Di bandara Halim Perdanakusuma, Jakarta, Senin 9 Oktober 1989, YP II disambut dengan upacara kenegaraan setelah turun dari pesawat Korean Airline yang menerbangkannya dari Seoul. Pada kesempatan pertama, YP II disambut oleh Presiden Soeharto di Istana Merdeka. Yang menarik, Bapa Suci memberikan souvenir berupa kotak kecil berisi Rosario kepada Ny. Tien Soeharto. Spontan Ibu Tien membukanya dan mengalungkan Rosario itu dilehernya selama pertemuan. Dalam pertemuan itu, Bapa Suci mengungkapkan kekagumannya akan falsafah Pancasila. Hal menarik dalam Pancasila menurut dia, adalah nilai toleransi sesama umat beragama. Setelah itu, YP II memimpin Perayaan Ekaristi di Stadion Utama Senayan, Jakarta yang dihadiri sekitar 120 ribu umat Katolik dari Keuskupan Agung Jakarta, Bogor, Bandung, Lampung, Sumatra Selatan dan Kalimantan. Selama memimpin misa, Paus memakai bahasa Indonesia. Sementara, khotbah dalam bahasa Italia, diterjemahkan langsung oleh konselebran utamanya, Mgr Leo Soekoto SJ, Uskup Agung Jakarta. Dalam khotbahnya, Paus mengingatkan agar umat Katolik Indonesia menjadi putra-putri yang tangguh dan warga Indonesia sejati. “Dia juga menyerukan pentingnya kerukunan antar-umat beragama.
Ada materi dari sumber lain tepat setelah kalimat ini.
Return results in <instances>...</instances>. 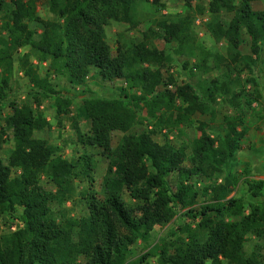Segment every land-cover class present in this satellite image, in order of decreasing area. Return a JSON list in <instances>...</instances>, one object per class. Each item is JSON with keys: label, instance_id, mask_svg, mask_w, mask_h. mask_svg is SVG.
Returning a JSON list of instances; mask_svg holds the SVG:
<instances>
[{"label": "trees", "instance_id": "trees-1", "mask_svg": "<svg viewBox=\"0 0 264 264\" xmlns=\"http://www.w3.org/2000/svg\"><path fill=\"white\" fill-rule=\"evenodd\" d=\"M46 1L57 19L40 18L34 0H0V96L7 97L12 54L21 46H29L38 59L48 60L43 77L29 64L22 66L31 84L27 95L35 106L39 97L54 96L55 113L59 114L71 103L49 82L50 73L63 75L70 85H80L93 69L100 79H122L125 87H119L113 98L91 96L83 100L89 132L77 137L100 148L107 167L101 196L94 192L82 195L85 210L77 217L62 210L54 212L51 205L70 197L78 175H84L91 185L90 157L81 154L74 161L61 157L55 147L33 136L48 123L31 103L7 102L9 113L0 119V148L7 131L13 148L5 163L0 158V215L11 217L16 208L20 213L16 229L0 235V264H76L79 256L83 257L82 264H123L137 239H145L154 226L166 223L181 208L186 209V217L197 220L193 229L186 225L182 228L185 236L171 250L165 244L155 248L153 253L160 264H222L223 259L229 264H264L263 254L254 250L246 253L242 245L245 234H252L264 247V179L227 172L221 183L210 181L200 189L194 186L197 178L209 179L227 167L240 138L236 122L228 120V133L214 137L199 126L198 135L188 146L187 164H183V149L165 134L161 142L153 138L154 127L182 124L193 113H203L205 98L211 99L216 88L204 89L205 98L186 84L167 88L172 83L170 77L163 79L158 68L142 66L163 54L147 45L146 36L139 42L120 44L111 53L103 25L115 20L135 27L140 0ZM182 1L189 6L188 0ZM252 1L239 0L227 26L206 24L214 38L225 41L230 62L239 58L241 29L248 37L250 52H259V41L264 38V9H252ZM221 7L232 8L226 0H210L211 12ZM29 23H35L38 29L29 27ZM189 25L187 15L157 23L166 39L176 43L177 51L192 42ZM201 53L204 59L208 55L206 51ZM213 57L216 63L219 56ZM204 59L196 65L201 66ZM131 89L134 92L130 94ZM132 103L153 119L150 129L130 131ZM112 131L122 133L114 147L110 146ZM41 174L49 178L54 190L39 185ZM239 183L249 198L246 213L242 196L227 197ZM122 191L135 203L126 204L120 196ZM198 196L203 200L197 208H191ZM148 254L128 264H144Z\"/></svg>", "mask_w": 264, "mask_h": 264}, {"label": "rangeland", "instance_id": "rangeland-1", "mask_svg": "<svg viewBox=\"0 0 264 264\" xmlns=\"http://www.w3.org/2000/svg\"><path fill=\"white\" fill-rule=\"evenodd\" d=\"M232 8L221 7L217 12L209 9L210 0H188L186 6L182 0H140L137 3L135 19L137 25L130 27L127 23L115 20H108L103 25L104 39L112 54L120 44L135 43L147 37V45L161 50L162 57L154 58L150 63H144L149 69L158 68L162 78L170 77L172 83L167 88H174L175 85H188L195 89L205 98L206 88L215 87L212 98L206 97V110L203 113L195 112L190 119L182 124H175L170 127H154L153 138L161 142L163 134L175 146L183 149V164H187L190 156L189 143L193 137L198 135L197 128L202 127L209 136H221L228 133V120L236 122L235 130L240 133L237 141V148L232 153L227 167L220 172H214L209 179L197 178L195 188L200 189L210 181L221 183L227 172L231 174H241L253 179H264V38L259 41V52L254 55L249 49V40L241 29L240 44L237 48L239 58L236 62H230V56L223 39H216L207 29L206 24H221L227 26L235 16V7L239 0H226ZM36 13L42 19H57L48 10L46 0H34ZM254 10L264 9V0H255L250 3ZM188 16L190 19L189 30L192 42L188 48L177 51L176 43L168 41L163 31L157 26L161 20H176ZM29 27L36 28L35 23H29ZM151 31V35H147ZM39 32V30H38ZM201 51L208 52L204 59ZM219 56L218 63L215 57ZM201 58L204 59L201 66ZM30 65L33 71L43 77L46 74L48 60L38 59L29 46H21L12 54V69L8 78L7 97L0 96V119L9 113L7 102L14 100L20 102L28 100L36 113H39L48 123L47 127L33 133L36 138L43 139L51 146L55 147L56 153L61 157L74 161L81 154L88 155L92 170L90 172L92 183L89 185L88 179L80 174L72 182L73 192L70 197L62 203L52 204L51 209L66 211L69 216L77 217L84 214L85 205L82 195L94 192L97 197L102 194V180L107 167V159L100 148L92 146L77 137L85 136L89 132V120L83 115V100L91 96L113 98L118 95V88L125 87L122 79L103 80L100 79L93 69L85 77L80 85H70L63 75L50 73L49 82L55 84V89L62 90L63 95L70 100V105L63 112L56 114L54 107V96L39 97V105L32 103L29 93L31 84L24 75L22 66ZM134 90H128L133 93ZM32 93V92H30ZM135 94H139L136 91ZM134 112V121L130 131H140L150 129L153 119H151L140 105L132 103L130 106ZM121 132H110V146L114 147ZM13 148V141L9 131L6 133L5 141L0 148V158L6 162L10 151ZM18 172L17 170L15 171ZM195 179L193 177L191 180ZM39 185L44 189L54 190L49 178L45 174L39 177ZM243 197V212H248L246 201L249 199L244 193V186L239 183L227 197ZM121 199L129 205L135 203L134 199L128 196L126 191H122ZM203 199L199 196L196 203L191 208H197ZM186 209L181 208L162 225H156L149 232L145 239H137L129 247L127 258L123 264L133 262L138 256L149 253L144 264H160L153 253L160 244H165L170 250L172 245L179 239L184 238L182 228L186 225L190 229L194 228L197 218L192 221L184 215ZM20 208L9 215H0L2 223L14 222L17 226V217ZM229 219L228 217H225ZM234 219V217H233ZM1 230L0 235L4 233ZM242 245L246 253L258 251L264 255V247L261 241L252 234H245ZM83 257L77 258L76 264H82ZM222 264H229L222 260Z\"/></svg>", "mask_w": 264, "mask_h": 264}, {"label": "built area", "instance_id": "built-area-1", "mask_svg": "<svg viewBox=\"0 0 264 264\" xmlns=\"http://www.w3.org/2000/svg\"><path fill=\"white\" fill-rule=\"evenodd\" d=\"M2 229H4V231H5L4 233H10L16 229V225L13 221L10 223H8V222L2 223L0 220V232Z\"/></svg>", "mask_w": 264, "mask_h": 264}]
</instances>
Memasuki awal tahun 2005, kesehatan Bapa Suci terus menurun dan pada akhirnya ia menghembuskan nafas yang terakhir 2 April 2005. Dunia merasakan kehilangan yang begitu mendalam, tak henti-hentinya umat Kristen dari seluruh dunia mendoakan Paus Yohanes Paulus II. Lapangan Santo Petrus menjadi penuh dengan pelayat dari penjuru dunia, yang masing-masing memiliki tujuan untuk melihat jasad Paus yang terakhir kalinya. Tak henti-hentinya massa yang berkumpul di lapangan karya Bernini tersebut meneriakkan “Santo subito! Santo subito! Santo subito!” agar sang Paus segera dinyatakan sebagai santo. Misa requiem dipimpin oleh Kardinal Joseph Ratzinger (Paus Emeritus Benediktus XVI). Dihadiri lebih dari 200 delegatus resmi, serta perwakilan dari semua agama besar di dunia. Pemakaman itu dihadiri langsung oleh 250.000 hingga 300.000 orang.
Tanda-tanda kekudusan dari Paus Yohanes Paulus II mulai menyerbak, salah satu diantaranya berkat perantaraan YP II, Sr Maria Pierre Simon sembuh dari penyakit Parkinson. Karena mukjizat ini, Paus Benediktus pun menandatangi dekrit yang diperlukan untuk beatifikasi dan menyebut YP II sebagai Venerabilis. Paus Yohanes Paulus II dinyatakan sebagai Beato pada 1 Mei 2011. Pada 5 Juli 2013, mukjizat terjadi pada Floribeth Mora Diaz dari kota San Jose Costa Rica, yang sembuh dari penyakit aneurisma celebral yang disebabkan oleh pelebaran dinding pembuluh arteri di otak, setelah berdoa lewat perantaraan YP II. Tidak sedikit orang yang menyebut Yohanes Paulus II, sebagai “Kristus” sendiri karena tindakannya yang benar-benar mencerminkan tindakan seorang Kristen, ia mengasihi begitu banyak orang dan bahkan ia mengampuni orang yang hampir membunuhnya. Sehingga melihat Paus Yohanes Paulus dinyatakan sebagai santo pada 27 April 2014, seakan membuat kita tidak perlu bertanya kembali.